* [Work instructions] Nothing but the lines from the one containing "node.ip: 127.0.0.1" through the end of the data should be output, each reproduced exactly.

* [Raw data]
--------------------

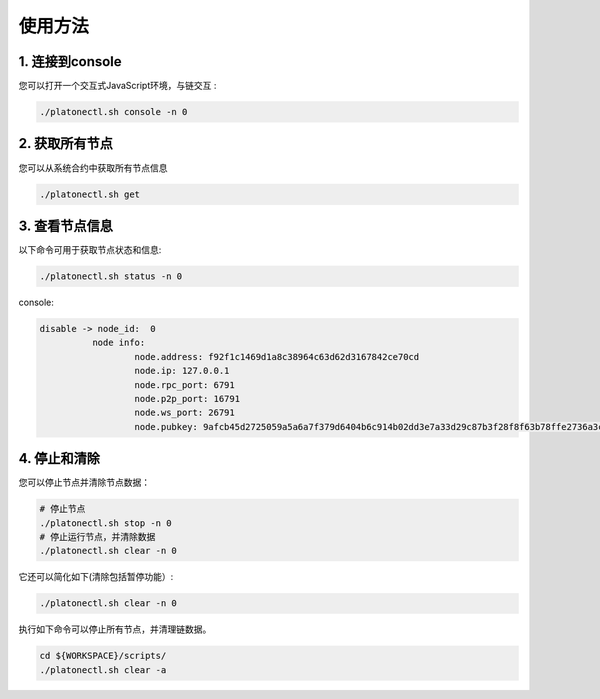 ========
使用方法
========

1. 连接到console
================

您可以打开一个交互式JavaScript环境，与链交互 :

.. code-block:: bash

   ./platonectl.sh console -n 0

2. 获取所有节点
===============

您可以从系统合约中获取所有节点信息

.. code:: bash

   ./platonectl.sh get

3. 查看节点信息
===============

以下命令可用于获取节点状态和信息:

.. code:: bash

   ./platonectl.sh status -n 0

console:

.. code:: console

   disable -> node_id:  0
             node info:
                     node.address: f92f1c1469d1a8c38964c63d62d3167842ce70cd
                     node.ip: 127.0.0.1
                     node.rpc_port: 6791
                     node.p2p_port: 16791
                     node.ws_port: 26791
                     node.pubkey: 9afcb45d2725059a5a6a7f379d6404b6c914b02dd3e7a33d29c87b3f28f8f63b78ffe2736a3cb52ae45bbf57471d438eac71ddcc0bdfbaa56d65e59d457159b2

4. 停止和清除
=============

您可以停止节点并清除节点数据：

.. code:: bash

   # 停止节点
   ./platonectl.sh stop -n 0
   # 停止运行节点，并清除数据
   ./platonectl.sh clear -n 0

它还可以简化如下(清除包括暂停功能）:

.. code:: bash

   ./platonectl.sh clear -n 0
   

执行如下命令可以停止所有节点，并清理链数据。

.. code:: bash

   cd ${WORKSPACE}/scripts/
   ./platonectl.sh clear -a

--------------------

* [Solution to this exercise]
                     node.ip: 127.0.0.1
                     node.rpc_port: 6791
                     node.p2p_port: 16791
                     node.ws_port: 26791
                     node.pubkey: 9afcb45d2725059a5a6a7f379d6404b6c914b02dd3e7a33d29c87b3f28f8f63b78ffe2736a3cb52ae45bbf57471d438eac71ddcc0bdfbaa56d65e59d457159b2

4. 停止和清除
=============

您可以停止节点并清除节点数据：

.. code:: bash

   # 停止节点
   ./platonectl.sh stop -n 0
   # 停止运行节点，并清除数据
   ./platonectl.sh clear -n 0

它还可以简化如下(清除包括暂停功能）:

.. code:: bash

   ./platonectl.sh clear -n 0
   

执行如下命令可以停止所有节点，并清理链数据。

.. code:: bash

   cd ${WORKSPACE}/scripts/
   ./platonectl.sh clear -a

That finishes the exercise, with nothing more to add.